Two of the battery types that you are most familiar with, perhaps without even knowing it, are the lead acid battery and the lithium ion battery. Most cars in America carry a lead acid battery on-board, while virtually every Blackberry and laptop computer gets its power from a lithium ion battery. One kind of battery is good for your car and the other for your cell phone stems from the chemicals used inside each type of battery.
 
Batery Basics
A battery is an electrochemical device, meaning it creates electricity through controlled chemical reactions between different substances. Most batteries, including lithium ion and lead acid batteries, include an anode, a cathode and a substance between them serves as an electrolyte. The anode is usually the positive terminal, and electric current flows into it when the battery is in use. The cathode is usually the negative terminal, and when in use electric current flows out of it. The chemistry between them is what provides the electric current with its charge, but they require a third substance in the form of an electrolyte to serve as a medium. If the anode and cathode came into contact, the result would be a short circuit.
 
Lead Acid Electrochemistry
The anode and cathode in a typical lead acid battery are made from lead and lead dioxide, and they are bridged by an electrolyte of a solution that is roughly one-third sulfuric acid. As the battery discharges electricity, the chemical reaction gradually converts the two electrodes into lead sulfate.

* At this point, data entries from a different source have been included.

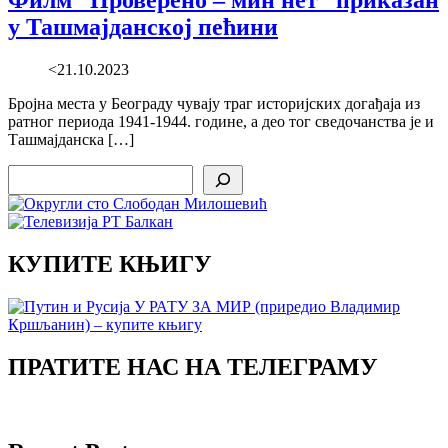
Филм “Проверено – мин нет” приказан
у Ташмајданској пећини
<21.10.2023
Бројна места у Београду чувају траг историјских догађаја из
ратног периода 1941-1944. године, а део тог сведочанства је и
Ташмајданска […]
Search
КУПИТЕ КЊИГУ
ПРАТИТЕ НАС НА ТЕЛЕГРАМУ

Recharging the battery partially reverses that conversion.
 
Lithium Ion Electrochemistry
Lithium ion batteries use a variety of substances, with the common element being the migration of lithium between the electrodes during the electricity-producing reaction. Graphite is typically used to make the anode, while cathodes can be made from lithium cobalt oxide, lithium iron phosphate or lithium manganese oxide, and other lithium-based substances besides. The electrolyte is typically a solution of lithium salt in an organic solvent. Recharging a lithium ion battery reverses the migration of lithium in the battery's chemistry.
 
Lead Acid Features
Lead acid batteries are one of the oldest practical, rechargeable battery designs, dating back to the mid-19th century. They have one of the lowest energy-to-weight and energy-to-volume battery designs in existence, making them very big and heavy for the total amount of power they can put out. What they do have going for them is that they have a very high surge-to-weight ratio, meaning they can deliver a big jolt of electricity all at once. This makes them perfect for applications that need a big, sudden surge of power, such as car starters. Lead acid batteries are also cheap to produce. However, they aren't very good in roles that require a steady, low or middling supply of electricity over a long period of time. They also have long recharging times.
 
Lithium Ion Features
Especially when compared with a lead acid battery, lithium ion designs have a high power-to-weight and power-to-volume ratio. It would be hard to imagine modern laptop computers, cell phones and other power-thirsty electronic devices without these batteries, because to meet those power demands with other battery designs would mean clunkier batteries with shorter lifetimes. There are even lithium ion batteries with a big surge capability, like that of a lead acid battery. However, they have two big drawbacks. First, they are very expensive to make. Second, their ability to hold a charge decays even when the battery isn't in use. A lead acid battery can go on working with good capacity for several years. Anyone who has kept the same cell phone or laptop battery for a year or two knows the same cannot be said of the typical lithium ion battery.